=== Your goal ===
Pull each line holding "size" out of the entries below.

=== Data in this exercise ===
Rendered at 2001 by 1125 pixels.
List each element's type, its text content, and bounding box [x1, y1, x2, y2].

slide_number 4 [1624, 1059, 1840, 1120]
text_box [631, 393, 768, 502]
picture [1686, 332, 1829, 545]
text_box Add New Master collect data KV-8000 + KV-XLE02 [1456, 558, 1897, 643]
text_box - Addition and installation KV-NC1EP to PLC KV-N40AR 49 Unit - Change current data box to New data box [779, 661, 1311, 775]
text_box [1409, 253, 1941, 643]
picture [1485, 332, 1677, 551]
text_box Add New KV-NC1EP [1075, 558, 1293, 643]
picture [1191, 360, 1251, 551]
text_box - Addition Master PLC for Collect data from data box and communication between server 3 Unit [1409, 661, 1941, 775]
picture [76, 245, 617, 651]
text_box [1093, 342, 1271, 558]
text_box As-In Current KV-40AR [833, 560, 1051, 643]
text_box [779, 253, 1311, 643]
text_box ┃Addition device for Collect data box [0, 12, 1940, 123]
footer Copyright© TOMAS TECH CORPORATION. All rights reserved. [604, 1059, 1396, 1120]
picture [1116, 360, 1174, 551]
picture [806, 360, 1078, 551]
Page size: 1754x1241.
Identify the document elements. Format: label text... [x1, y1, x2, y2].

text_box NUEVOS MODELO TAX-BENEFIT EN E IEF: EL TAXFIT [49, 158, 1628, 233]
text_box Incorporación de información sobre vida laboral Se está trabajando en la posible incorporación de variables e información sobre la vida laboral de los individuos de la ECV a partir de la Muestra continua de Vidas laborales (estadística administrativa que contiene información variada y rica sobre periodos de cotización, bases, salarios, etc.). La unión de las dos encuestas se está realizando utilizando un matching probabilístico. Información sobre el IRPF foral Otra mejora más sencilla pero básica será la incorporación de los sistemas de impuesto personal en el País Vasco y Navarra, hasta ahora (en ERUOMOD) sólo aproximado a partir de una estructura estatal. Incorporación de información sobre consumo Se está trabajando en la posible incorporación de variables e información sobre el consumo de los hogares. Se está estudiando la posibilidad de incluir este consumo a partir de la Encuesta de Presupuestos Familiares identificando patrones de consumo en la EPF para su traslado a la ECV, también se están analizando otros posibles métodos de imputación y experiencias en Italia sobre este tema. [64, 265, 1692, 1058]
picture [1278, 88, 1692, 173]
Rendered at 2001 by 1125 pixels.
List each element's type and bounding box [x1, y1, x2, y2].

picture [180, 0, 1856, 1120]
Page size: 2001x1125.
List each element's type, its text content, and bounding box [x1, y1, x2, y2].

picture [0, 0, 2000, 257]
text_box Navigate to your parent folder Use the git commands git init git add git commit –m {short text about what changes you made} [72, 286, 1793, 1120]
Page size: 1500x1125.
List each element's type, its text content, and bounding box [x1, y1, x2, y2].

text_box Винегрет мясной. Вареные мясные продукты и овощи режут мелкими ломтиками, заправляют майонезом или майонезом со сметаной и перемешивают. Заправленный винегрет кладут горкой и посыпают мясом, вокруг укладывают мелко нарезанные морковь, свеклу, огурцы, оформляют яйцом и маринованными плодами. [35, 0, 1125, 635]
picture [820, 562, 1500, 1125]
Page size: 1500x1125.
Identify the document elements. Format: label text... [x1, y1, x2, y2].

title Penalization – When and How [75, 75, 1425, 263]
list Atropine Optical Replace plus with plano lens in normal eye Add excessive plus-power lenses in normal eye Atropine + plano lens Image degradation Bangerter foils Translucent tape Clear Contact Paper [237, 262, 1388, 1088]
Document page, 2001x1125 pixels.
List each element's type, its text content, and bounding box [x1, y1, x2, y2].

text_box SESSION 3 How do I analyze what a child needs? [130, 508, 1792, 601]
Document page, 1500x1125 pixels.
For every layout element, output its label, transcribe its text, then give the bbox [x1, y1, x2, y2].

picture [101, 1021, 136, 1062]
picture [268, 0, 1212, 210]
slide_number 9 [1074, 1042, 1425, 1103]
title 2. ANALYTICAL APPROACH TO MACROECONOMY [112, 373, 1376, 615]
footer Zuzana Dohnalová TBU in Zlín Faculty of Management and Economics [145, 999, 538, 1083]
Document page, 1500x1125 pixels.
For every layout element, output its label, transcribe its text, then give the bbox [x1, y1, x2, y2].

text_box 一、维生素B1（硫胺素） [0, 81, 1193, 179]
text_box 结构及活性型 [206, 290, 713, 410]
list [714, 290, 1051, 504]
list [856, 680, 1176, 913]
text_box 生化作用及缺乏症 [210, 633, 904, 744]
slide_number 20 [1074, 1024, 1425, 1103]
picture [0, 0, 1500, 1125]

=== Result for this task ===
Page size: 1754x1241.
Page size: 2001x1125.
Page size: 1500x1125.
Page size: 1500x1125.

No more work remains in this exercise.